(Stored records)
━━━

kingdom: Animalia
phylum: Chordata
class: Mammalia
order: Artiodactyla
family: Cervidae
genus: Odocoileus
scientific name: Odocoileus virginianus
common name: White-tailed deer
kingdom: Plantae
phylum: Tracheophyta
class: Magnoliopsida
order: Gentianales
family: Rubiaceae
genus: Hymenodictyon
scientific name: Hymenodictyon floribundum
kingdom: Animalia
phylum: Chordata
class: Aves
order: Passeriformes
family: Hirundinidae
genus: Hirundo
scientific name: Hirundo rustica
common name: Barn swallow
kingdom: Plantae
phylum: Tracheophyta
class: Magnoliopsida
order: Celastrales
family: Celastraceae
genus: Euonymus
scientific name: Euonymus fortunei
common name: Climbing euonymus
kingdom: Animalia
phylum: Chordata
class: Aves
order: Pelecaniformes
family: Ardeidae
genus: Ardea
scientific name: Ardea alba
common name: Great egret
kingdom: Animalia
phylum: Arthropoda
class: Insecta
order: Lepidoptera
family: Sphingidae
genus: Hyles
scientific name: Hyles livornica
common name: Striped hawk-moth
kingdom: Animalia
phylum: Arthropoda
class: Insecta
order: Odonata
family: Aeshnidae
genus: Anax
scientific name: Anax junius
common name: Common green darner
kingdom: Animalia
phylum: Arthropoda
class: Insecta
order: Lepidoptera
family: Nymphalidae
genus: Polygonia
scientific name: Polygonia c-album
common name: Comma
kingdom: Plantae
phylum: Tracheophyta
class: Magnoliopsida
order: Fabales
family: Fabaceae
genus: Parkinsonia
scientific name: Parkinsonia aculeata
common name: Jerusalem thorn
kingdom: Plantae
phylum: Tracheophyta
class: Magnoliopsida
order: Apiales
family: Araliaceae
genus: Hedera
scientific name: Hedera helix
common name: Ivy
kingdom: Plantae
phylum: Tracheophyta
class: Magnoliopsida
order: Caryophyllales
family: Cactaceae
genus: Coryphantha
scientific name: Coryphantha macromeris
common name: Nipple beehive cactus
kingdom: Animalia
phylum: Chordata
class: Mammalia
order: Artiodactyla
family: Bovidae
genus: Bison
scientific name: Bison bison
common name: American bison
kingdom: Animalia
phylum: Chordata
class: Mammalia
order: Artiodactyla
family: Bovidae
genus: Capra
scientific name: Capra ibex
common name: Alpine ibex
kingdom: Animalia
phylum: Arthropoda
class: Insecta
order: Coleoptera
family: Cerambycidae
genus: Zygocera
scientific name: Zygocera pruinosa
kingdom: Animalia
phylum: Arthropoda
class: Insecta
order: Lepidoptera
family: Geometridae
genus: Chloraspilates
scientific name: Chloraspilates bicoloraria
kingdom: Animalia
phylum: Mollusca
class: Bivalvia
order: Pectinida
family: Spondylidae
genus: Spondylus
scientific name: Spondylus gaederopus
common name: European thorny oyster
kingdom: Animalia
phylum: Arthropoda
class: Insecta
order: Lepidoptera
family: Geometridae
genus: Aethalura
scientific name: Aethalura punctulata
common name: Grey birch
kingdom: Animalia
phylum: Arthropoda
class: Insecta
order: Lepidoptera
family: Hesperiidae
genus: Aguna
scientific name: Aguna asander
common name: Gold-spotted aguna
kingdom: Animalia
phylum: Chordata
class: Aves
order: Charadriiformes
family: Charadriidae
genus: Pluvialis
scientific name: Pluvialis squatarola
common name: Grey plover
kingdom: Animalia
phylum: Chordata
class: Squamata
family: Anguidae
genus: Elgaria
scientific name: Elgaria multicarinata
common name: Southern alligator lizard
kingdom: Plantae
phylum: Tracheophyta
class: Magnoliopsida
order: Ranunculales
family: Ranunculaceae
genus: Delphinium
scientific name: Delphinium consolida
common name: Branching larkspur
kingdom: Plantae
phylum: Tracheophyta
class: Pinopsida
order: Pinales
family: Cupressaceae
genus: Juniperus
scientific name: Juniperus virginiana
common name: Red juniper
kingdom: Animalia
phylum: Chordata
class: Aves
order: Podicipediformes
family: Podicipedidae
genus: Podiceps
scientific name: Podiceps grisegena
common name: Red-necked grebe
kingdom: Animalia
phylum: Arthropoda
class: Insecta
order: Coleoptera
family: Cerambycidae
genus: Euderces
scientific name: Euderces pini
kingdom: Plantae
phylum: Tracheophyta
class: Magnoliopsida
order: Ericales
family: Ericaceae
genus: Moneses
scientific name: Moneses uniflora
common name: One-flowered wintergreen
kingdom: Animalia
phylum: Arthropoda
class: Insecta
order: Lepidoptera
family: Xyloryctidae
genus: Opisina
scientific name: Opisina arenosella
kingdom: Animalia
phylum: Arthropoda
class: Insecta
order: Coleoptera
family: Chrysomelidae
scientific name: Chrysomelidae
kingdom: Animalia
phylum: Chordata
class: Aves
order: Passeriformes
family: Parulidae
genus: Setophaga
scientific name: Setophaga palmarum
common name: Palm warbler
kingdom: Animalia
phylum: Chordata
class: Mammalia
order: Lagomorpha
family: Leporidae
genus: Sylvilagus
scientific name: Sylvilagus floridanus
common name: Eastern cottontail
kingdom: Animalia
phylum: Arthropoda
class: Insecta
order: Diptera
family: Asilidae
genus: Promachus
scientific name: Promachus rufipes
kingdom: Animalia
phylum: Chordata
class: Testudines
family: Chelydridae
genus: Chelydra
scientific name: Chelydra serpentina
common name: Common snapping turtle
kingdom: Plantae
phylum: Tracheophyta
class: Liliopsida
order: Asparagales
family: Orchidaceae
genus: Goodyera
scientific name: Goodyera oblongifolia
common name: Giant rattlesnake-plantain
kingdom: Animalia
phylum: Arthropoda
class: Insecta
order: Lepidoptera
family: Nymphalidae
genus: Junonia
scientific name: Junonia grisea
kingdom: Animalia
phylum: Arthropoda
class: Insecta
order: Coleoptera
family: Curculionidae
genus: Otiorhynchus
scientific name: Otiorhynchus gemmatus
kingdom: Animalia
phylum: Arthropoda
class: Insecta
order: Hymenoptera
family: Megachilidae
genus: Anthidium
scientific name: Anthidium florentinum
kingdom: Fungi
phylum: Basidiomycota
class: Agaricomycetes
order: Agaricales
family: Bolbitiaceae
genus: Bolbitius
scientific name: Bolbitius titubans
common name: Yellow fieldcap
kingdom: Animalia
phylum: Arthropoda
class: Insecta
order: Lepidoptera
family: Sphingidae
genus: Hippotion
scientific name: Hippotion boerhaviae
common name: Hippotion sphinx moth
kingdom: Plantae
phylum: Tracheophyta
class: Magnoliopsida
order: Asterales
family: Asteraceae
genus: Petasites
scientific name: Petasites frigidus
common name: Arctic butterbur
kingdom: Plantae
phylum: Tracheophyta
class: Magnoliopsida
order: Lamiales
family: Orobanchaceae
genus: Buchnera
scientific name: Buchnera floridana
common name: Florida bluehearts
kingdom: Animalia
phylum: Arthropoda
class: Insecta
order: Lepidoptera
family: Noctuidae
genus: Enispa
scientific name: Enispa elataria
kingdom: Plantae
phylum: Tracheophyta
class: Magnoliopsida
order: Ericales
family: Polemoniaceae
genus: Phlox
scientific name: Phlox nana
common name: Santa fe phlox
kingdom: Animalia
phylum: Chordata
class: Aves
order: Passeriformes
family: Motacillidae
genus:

━━━

▶ What to work on
Can you print, word for word, the lines in the records above, starting at the line with "genus: Coryphantha" and ending at the line with "genus: Capra", with both of those lines included?

▶ Response to the task
genus: Coryphantha
scientific name: Coryphantha macromeris
common name: Nipple beehive cactus
kingdom: Animalia
phylum: Chordata
class: Mammalia
order: Artiodactyla
family: Bovidae
genus: Bison
scientific name: Bison bison
common name: American bison
kingdom: Animalia
phylum: Chordata
class: Mammalia
order: Artiodactyla
family: Bovidae
genus: Capra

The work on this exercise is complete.